#### DESCRIPTION OF THE TASK
In every one of the records below, replace "Source code" with "Source text" and leave all other text as it is. Give back the lines without the pictures.

Document images with their source code

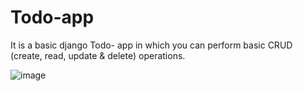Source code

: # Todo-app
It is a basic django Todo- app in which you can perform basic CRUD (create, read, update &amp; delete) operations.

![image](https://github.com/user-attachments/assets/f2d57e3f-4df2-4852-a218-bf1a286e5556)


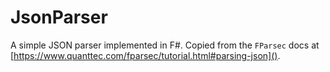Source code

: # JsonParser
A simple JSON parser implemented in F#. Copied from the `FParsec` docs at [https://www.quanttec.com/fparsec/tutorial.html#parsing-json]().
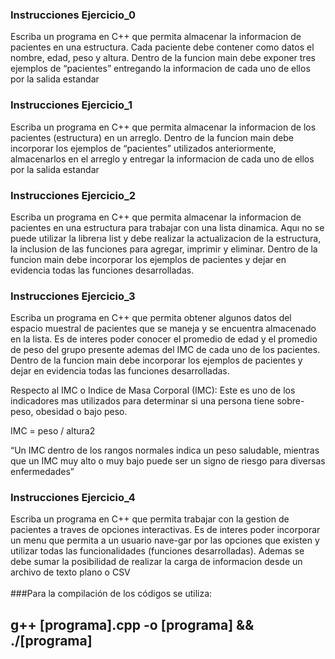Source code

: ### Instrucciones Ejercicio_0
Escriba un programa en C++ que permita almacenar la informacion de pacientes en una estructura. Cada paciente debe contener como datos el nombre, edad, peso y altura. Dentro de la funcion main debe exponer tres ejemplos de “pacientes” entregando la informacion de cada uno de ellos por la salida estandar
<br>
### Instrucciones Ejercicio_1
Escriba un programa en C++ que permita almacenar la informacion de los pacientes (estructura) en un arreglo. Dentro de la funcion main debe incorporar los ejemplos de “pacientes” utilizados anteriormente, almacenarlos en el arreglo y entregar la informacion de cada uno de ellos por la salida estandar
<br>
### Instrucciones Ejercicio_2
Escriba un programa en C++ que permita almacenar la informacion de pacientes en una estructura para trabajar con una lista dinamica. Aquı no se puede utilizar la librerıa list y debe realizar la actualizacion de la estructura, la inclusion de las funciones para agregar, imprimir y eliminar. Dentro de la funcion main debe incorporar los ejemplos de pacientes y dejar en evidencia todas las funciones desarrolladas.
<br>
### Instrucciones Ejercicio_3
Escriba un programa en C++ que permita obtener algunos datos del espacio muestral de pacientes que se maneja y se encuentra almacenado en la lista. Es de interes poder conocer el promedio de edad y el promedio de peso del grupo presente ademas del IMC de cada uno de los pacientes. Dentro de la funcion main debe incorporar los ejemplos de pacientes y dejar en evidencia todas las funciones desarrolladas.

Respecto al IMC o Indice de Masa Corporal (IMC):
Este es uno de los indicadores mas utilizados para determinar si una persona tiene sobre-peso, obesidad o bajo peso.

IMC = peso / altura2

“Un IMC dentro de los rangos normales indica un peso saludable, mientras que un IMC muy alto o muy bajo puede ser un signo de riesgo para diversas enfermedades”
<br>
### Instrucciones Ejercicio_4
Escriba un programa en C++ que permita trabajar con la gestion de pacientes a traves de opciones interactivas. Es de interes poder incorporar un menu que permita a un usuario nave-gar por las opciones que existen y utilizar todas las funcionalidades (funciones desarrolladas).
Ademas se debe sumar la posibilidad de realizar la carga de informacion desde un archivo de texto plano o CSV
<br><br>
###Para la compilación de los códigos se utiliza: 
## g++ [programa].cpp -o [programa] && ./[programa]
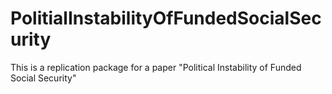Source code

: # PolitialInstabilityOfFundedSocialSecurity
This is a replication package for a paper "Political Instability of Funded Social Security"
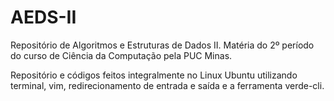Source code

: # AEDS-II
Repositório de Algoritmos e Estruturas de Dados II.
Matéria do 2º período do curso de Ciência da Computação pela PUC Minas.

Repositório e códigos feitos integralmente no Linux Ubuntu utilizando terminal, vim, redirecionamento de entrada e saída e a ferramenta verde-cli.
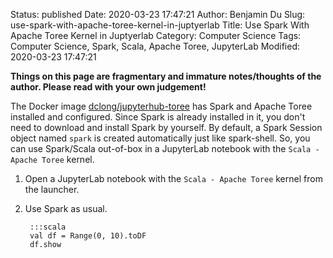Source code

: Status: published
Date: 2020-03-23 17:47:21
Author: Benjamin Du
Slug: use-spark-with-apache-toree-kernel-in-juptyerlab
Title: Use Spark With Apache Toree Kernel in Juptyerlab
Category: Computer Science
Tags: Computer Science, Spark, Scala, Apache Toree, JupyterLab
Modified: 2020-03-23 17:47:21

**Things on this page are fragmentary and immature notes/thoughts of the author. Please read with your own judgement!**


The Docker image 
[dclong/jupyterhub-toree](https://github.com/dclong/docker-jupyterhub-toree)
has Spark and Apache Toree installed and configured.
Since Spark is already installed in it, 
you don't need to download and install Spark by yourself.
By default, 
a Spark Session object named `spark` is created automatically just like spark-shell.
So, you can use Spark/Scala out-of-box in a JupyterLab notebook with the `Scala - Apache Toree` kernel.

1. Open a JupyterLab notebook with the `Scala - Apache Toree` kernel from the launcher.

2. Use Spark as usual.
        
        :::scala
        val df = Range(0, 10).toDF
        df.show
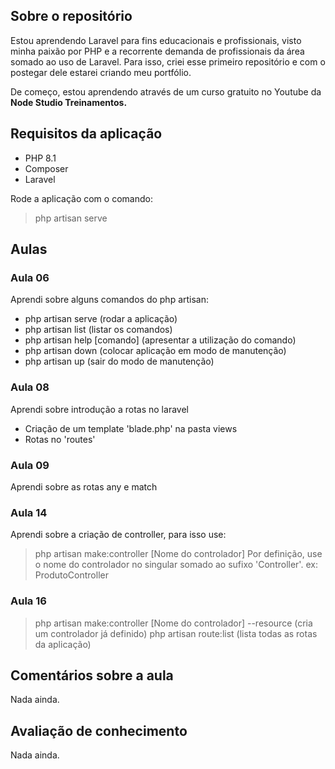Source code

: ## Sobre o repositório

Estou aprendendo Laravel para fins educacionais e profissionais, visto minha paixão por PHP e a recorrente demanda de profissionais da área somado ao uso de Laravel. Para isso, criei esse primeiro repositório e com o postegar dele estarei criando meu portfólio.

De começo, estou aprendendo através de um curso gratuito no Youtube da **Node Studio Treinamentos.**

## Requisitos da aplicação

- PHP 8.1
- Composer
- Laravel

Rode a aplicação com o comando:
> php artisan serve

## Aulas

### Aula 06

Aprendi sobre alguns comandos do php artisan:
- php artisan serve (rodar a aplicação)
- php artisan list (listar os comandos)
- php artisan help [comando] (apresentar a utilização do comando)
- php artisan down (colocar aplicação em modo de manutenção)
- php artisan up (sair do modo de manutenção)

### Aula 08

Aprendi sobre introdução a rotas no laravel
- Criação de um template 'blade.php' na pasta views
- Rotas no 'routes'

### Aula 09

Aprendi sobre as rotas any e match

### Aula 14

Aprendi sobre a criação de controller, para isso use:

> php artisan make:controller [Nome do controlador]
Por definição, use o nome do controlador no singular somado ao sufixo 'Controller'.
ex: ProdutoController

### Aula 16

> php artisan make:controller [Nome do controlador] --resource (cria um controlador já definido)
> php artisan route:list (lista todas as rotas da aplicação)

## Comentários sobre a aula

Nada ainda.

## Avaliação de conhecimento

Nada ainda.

#### RESPONSE BELOW
Source text

: # Todo-app
It is a basic django Todo- app in which you can perform basic CRUD (create, read, update &amp; delete) operations.

![image](https://github.com/user-attachments/assets/f2d57e3f-4df2-4852-a218-bf1a286e5556)


Source text

: # JsonParser
A simple JSON parser implemented in F#. Copied from the `FParsec` docs at [https://www.quanttec.com/fparsec/tutorial.html#parsing-json]().
Source text

: ### Instrucciones Ejercicio_0
Escriba un programa en C++ que permita almacenar la informacion de pacientes en una estructura. Cada paciente debe contener como datos el nombre, edad, peso y altura. Dentro de la funcion main debe exponer tres ejemplos de “pacientes” entregando la informacion de cada uno de ellos por la salida estandar
<br>
### Instrucciones Ejercicio_1
Escriba un programa en C++ que permita almacenar la informacion de los pacientes (estructura) en un arreglo. Dentro de la funcion main debe incorporar los ejemplos de “pacientes” utilizados anteriormente, almacenarlos en el arreglo y entregar la informacion de cada uno de ellos por la salida estandar
<br>
### Instrucciones Ejercicio_2
Escriba un programa en C++ que permita almacenar la informacion de pacientes en una estructura para trabajar con una lista dinamica. Aquı no se puede utilizar la librerıa list y debe realizar la actualizacion de la estructura, la inclusion de las funciones para agregar, imprimir y eliminar. Dentro de la funcion main debe incorporar los ejemplos de pacientes y dejar en evidencia todas las funciones desarrolladas.
<br>
### Instrucciones Ejercicio_3
Escriba un programa en C++ que permita obtener algunos datos del espacio muestral de pacientes que se maneja y se encuentra almacenado en la lista. Es de interes poder conocer el promedio de edad y el promedio de peso del grupo presente ademas del IMC de cada uno de los pacientes. Dentro de la funcion main debe incorporar los ejemplos de pacientes y dejar en evidencia todas las funciones desarrolladas.

Respecto al IMC o Indice de Masa Corporal (IMC):
Este es uno de los indicadores mas utilizados para determinar si una persona tiene sobre-peso, obesidad o bajo peso.

IMC = peso / altura2

“Un IMC dentro de los rangos normales indica un peso saludable, mientras que un IMC muy alto o muy bajo puede ser un signo de riesgo para diversas enfermedades”
<br>
### Instrucciones Ejercicio_4
Escriba un programa en C++ que permita trabajar con la gestion de pacientes a traves de opciones interactivas. Es de interes poder incorporar un menu que permita a un usuario nave-gar por las opciones que existen y utilizar todas las funcionalidades (funciones desarrolladas).
Ademas se debe sumar la posibilidad de realizar la carga de informacion desde un archivo de texto plano o CSV
<br><br>
###Para la compilación de los códigos se utiliza: 
## g++ [programa].cpp -o [programa] && ./[programa]
Source text

: # PolitialInstabilityOfFundedSocialSecurity
This is a replication package for a paper "Political Instability of Funded Social Security"
Source text

: # AEDS-II
Repositório de Algoritmos e Estruturas de Dados II.
Matéria do 2º período do curso de Ciência da Computação pela PUC Minas.

Repositório e códigos feitos integralmente no Linux Ubuntu utilizando terminal, vim, redirecionamento de entrada e saída e a ferramenta verde-cli.
Source text

: Status: published
Date: 2020-03-23 17:47:21
Author: Benjamin Du
Slug: use-spark-with-apache-toree-kernel-in-juptyerlab
Title: Use Spark With Apache Toree Kernel in Juptyerlab
Category: Computer Science
Tags: Computer Science, Spark, Scala, Apache Toree, JupyterLab
Modified: 2020-03-23 17:47:21

**Things on this page are fragmentary and immature notes/thoughts of the author. Please read with your own judgement!**


The Docker image 
[dclong/jupyterhub-toree](https://github.com/dclong/docker-jupyterhub-toree)
has Spark and Apache Toree installed and configured.
Since Spark is already installed in it, 
you don't need to download and install Spark by yourself.
By default, 
a Spark Session object named `spark` is created automatically just like spark-shell.
So, you can use Spark/Scala out-of-box in a JupyterLab notebook with the `Scala - Apache Toree` kernel.

1. Open a JupyterLab notebook with the `Scala - Apache Toree` kernel from the launcher.

2. Use Spark as usual.
        
        :::scala
        val df = Range(0, 10).toDF
        df.show
Source text

: ## Sobre o repositório

Estou aprendendo Laravel para fins educacionais e profissionais, visto minha paixão por PHP e a recorrente demanda de profissionais da área somado ao uso de Laravel. Para isso, criei esse primeiro repositório e com o postegar dele estarei criando meu portfólio.

De começo, estou aprendendo através de um curso gratuito no Youtube da **Node Studio Treinamentos.**

## Requisitos da aplicação

- PHP 8.1
- Composer
- Laravel

Rode a aplicação com o comando:
> php artisan serve

## Aulas

### Aula 06

Aprendi sobre alguns comandos do php artisan:
- php artisan serve (rodar a aplicação)
- php artisan list (listar os comandos)
- php artisan help [comando] (apresentar a utilização do comando)
- php artisan down (colocar aplicação em modo de manutenção)
- php artisan up (sair do modo de manutenção)

### Aula 08

Aprendi sobre introdução a rotas no laravel
- Criação de um template 'blade.php' na pasta views
- Rotas no 'routes'

### Aula 09

Aprendi sobre as rotas any e match

### Aula 14

Aprendi sobre a criação de controller, para isso use:

> php artisan make:controller [Nome do controlador]
Por definição, use o nome do controlador no singular somado ao sufixo 'Controller'.
ex: ProdutoController

### Aula 16

> php artisan make:controller [Nome do controlador] --resource (cria um controlador já definido)
> php artisan route:list (lista todas as rotas da aplicação)

## Comentários sobre a aula

Nada ainda.

## Avaliação de conhecimento

Nada ainda.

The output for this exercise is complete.